Nine seasons, 2,395 carries and 10,135 yards later, Steven Jackson is departing from St. Louis with an opportunity to join a championship contender. If he’s looking for a ring, the Green Bay Packers will be his best fit.
According to Rob Demovsky of the Green Bay Press-Gazette, the Packers are in serious discussions with the running back regarding a multi-year contract:
Jackson is a rare player in the modern NFL. At 6’2” and 240 pounds, the 26th-leading rusher in the history of the league is the definition of a bruising, between-the-tackles runner. Even after nine years of blocking, hitting and scoring touchdowns, he’s still producing at a high level.
With a running style that would mean extended time on the injury report for most backs, Jackson has missed just 13 games in his nine-year career, exemplifying what it means to be a hard-nosed runner and a consummate professional. Jackson deserves to play for a contender.
The factors that contributed to some bad football in St. Louis are numerous, but one fact remains: Since 2004, the Rams have never topped eight wins in the regular season, making the playoffs just once in that span.
St. Louis restructured Jackson’s contract to allow him to void it at the end of last season. Just five days before free agency, that’s exactly what he did (per NFL.com).
Jackson’s decision comes as no surprise, but it’s certainly a difficult reality for a fanbase that has always embraced its best player. Nine years and one playoff win to his name, Jackson now has an opportunity to both contend for a championship and prolong his career.

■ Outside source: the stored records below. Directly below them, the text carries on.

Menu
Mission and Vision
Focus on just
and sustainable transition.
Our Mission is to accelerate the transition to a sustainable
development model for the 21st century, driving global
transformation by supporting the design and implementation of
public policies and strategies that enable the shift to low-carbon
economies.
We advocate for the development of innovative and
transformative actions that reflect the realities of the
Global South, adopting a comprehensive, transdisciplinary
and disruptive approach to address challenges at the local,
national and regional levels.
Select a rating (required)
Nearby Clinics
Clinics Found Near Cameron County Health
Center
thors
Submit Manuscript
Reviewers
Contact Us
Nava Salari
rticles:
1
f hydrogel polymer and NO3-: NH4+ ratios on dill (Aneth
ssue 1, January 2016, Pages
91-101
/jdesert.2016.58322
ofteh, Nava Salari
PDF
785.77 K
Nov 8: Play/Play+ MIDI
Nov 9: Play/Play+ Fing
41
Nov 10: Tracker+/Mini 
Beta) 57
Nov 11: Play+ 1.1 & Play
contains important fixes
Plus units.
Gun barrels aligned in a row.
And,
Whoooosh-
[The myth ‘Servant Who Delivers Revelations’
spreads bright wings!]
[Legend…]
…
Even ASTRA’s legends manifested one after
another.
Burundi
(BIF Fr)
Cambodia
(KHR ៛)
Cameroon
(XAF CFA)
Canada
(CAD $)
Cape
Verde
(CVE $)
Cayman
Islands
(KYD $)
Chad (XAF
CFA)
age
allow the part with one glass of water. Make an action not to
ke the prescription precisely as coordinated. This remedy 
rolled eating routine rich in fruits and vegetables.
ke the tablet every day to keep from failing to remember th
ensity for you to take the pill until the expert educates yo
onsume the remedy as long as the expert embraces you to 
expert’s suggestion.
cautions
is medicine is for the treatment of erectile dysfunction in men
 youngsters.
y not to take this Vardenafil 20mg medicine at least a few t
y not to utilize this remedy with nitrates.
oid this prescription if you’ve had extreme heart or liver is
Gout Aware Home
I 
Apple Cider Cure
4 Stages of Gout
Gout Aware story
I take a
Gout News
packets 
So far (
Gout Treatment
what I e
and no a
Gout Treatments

The Packers have been without a quality running game for longer than they would probably like to admit. Aaron Rodgers didn’t need one to win Super Bowl XLV, but it certainly wouldn’t hurt Green Bay’s chances of repeating that feat to add one of the best veteran backs in the league.

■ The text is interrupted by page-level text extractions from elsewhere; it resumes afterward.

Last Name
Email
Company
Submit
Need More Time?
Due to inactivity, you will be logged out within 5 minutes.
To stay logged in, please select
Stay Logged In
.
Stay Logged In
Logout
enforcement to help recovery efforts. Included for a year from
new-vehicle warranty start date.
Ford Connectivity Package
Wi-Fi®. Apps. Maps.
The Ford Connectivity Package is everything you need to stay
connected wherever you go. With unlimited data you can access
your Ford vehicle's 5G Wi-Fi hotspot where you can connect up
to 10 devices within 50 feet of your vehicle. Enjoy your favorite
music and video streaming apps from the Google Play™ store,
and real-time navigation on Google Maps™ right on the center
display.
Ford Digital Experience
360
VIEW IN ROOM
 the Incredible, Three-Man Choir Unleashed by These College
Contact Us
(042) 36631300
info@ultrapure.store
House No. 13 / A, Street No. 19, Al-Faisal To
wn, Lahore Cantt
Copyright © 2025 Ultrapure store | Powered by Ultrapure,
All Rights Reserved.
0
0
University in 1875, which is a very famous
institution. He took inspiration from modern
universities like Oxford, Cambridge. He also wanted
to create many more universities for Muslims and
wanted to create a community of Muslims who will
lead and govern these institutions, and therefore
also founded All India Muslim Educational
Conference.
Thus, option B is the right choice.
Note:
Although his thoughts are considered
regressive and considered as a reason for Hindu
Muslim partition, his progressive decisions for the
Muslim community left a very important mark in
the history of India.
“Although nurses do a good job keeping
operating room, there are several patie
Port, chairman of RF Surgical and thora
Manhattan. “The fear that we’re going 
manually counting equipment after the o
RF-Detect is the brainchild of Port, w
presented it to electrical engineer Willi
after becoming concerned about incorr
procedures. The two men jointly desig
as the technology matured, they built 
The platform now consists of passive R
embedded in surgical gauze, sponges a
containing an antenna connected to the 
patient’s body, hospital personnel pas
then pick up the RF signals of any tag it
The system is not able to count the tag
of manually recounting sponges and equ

The beauty of Green Bay’s offense is that it doesn’t need a sound running game to keep the chains moving; Rodgers and his corps of receivers comprise one of the only offenses in the league that can boast that fact. Still, the Packers haven’t completely abandoned the run, and as long as they plan to run the ball 433 times (as they did last season), bringing in a runner who can turn those carries into yards and touchdowns should be a focus this offseason.
Green Bay averaged 3.9 yards per carry in 2012 and tallied just nine touchdowns on the ground—two of which came from Rodgers. The team’s rushing offense may keep opponents off-balance, but it doesn’t pick up the yards to be a highly-effective unit.

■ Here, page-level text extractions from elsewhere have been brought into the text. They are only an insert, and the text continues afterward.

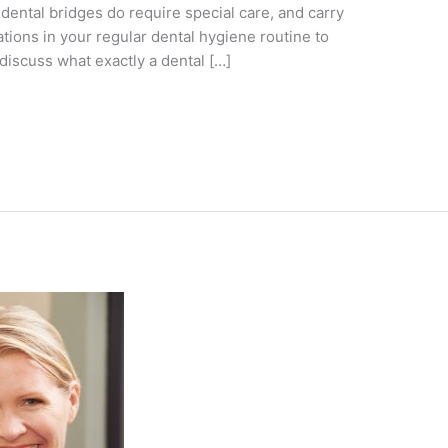
dental bridges do require special care, and carry
tions in your regular dental hygiene routine to
discuss what exactly a dental […]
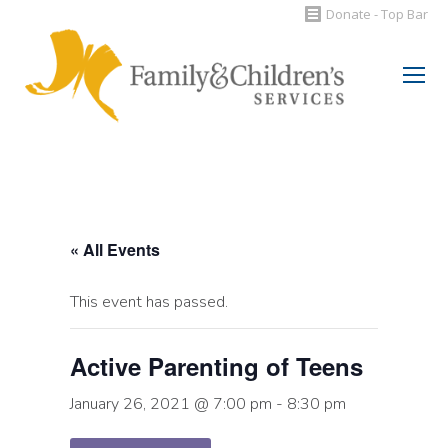
Donate - Top Bar
Search:
« All Events
This event has passed.
Active Parenting of Teens
January 26, 2021 @ 7:00 pm
-
8:30 pm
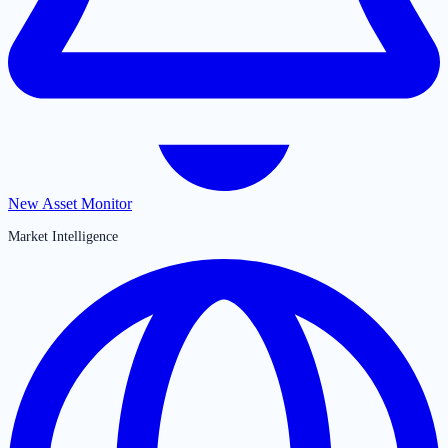
New Asset Monitor
Market Intelligence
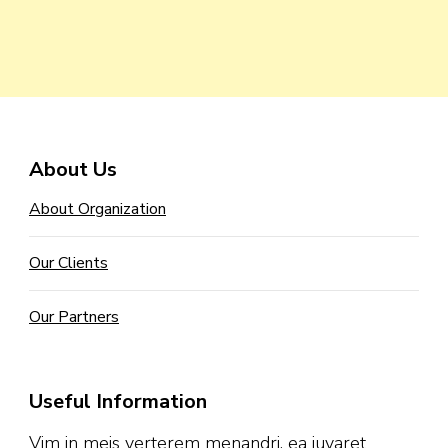
About Us
About Organization
Our Clients
Our Partners
Useful Information
Vim in meis verterem menandri, ea iuvaret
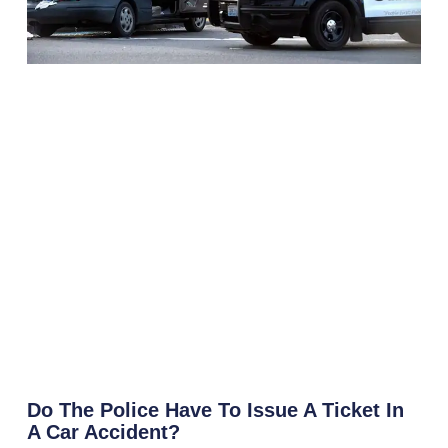
Do The Police Have To Issue A Ticket In
A Car Accident?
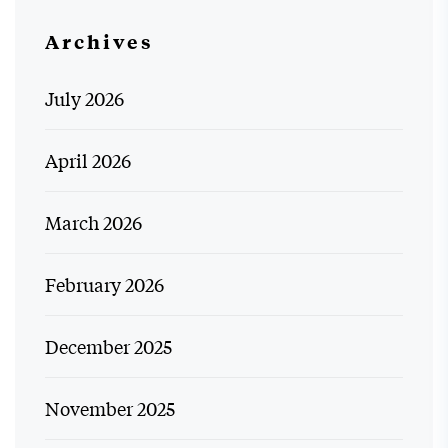
Archives
July 2026
April 2026
March 2026
February 2026
December 2025
November 2025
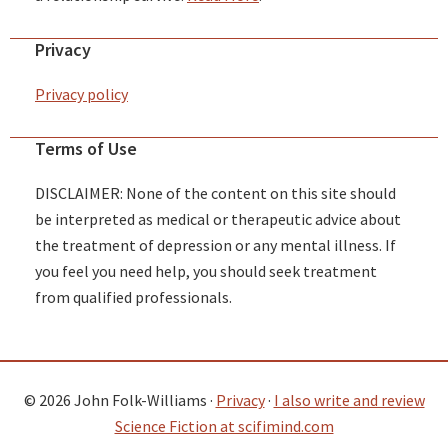
Privacy
Privacy policy
Terms of Use
DISCLAIMER: None of the content on this site should
be interpreted as medical or therapeutic advice about
the treatment of depression or any mental illness. If
you feel you need help, you should seek treatment
from qualified professionals.
© 2026 John Folk-Williams ·
Privacy
·
I also write and review
Science Fiction at scifimind.com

Jackson’s carries have diminished significantly in the last four seasons. In 2012, he carried the ball just 257 times (324 in 2009), but that kind of minimized workload is expected of a 29-year-old running back with over 2,000 career carries.
Should Jackson decide to play for the Packers, he may not even be expected to top his 2012 mark next season. Green Bay was 16th in the league in rushing attempts last season, and youngsters DuJuan Harris and Alex Green will still be in the mix. If Jackson plays in Green Bay next year, he’ll no longer be faced with a situation in which he has to be the offense’s primary focus, effectively limiting the wear and tear he may incur at the position.
Green Bay is poised to remain at the top of the NFC this season. The Packers endured a tough loss at the hands of the San Francisco 49ers in the playoffs last year, but they will no doubt be back in the fold in 2013. Four straight seasons of 10 or more wins and a playoff appearance in each suggest little reason to count out Green Bay entering the 2013 season.
Several teams can offer Jackson a potential postseason run, but not every team has the cap space or room on the depth chart for a running back who will turn 30 before the season begins. If Jackson hopes to finally close in on a Super Bowl ring and remain in the league a few more years, the Packers offer him the best opportunity. The interest is obviously mutual.